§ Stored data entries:
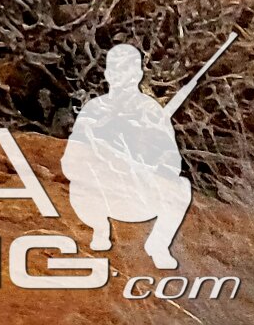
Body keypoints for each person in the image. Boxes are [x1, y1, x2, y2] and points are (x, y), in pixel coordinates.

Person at [66, 43, 195, 270]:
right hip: (102, 194)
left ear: (138, 74)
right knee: (79, 187)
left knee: (181, 187)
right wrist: (107, 164)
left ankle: (158, 245)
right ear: (107, 74)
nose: (121, 77)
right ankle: (100, 230)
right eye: (116, 70)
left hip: (139, 196)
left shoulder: (152, 112)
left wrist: (148, 157)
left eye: (127, 71)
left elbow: (172, 165)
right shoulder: (94, 110)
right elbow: (70, 163)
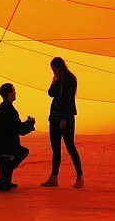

§ The problem:
Your answer must restate the entries word for word and contain no pictures.

§ Written solution:
Body keypoints for each person in the image. Boxes are [x1, y1, x2, y2] and points are (x, y), in pixel coordinates.

Person at [66, 43, 195, 270]:
right hip: (102, 194)
left ear: (138, 74)
right knee: (79, 187)
left knee: (181, 187)
right wrist: (107, 164)
left ankle: (158, 245)
right ear: (107, 74)
nose: (121, 77)
right ankle: (100, 230)
right eye: (116, 70)
left hip: (139, 196)
left shoulder: (152, 112)
left wrist: (148, 157)
left eye: (127, 71)
left elbow: (172, 165)
right shoulder: (94, 110)
right elbow: (70, 163)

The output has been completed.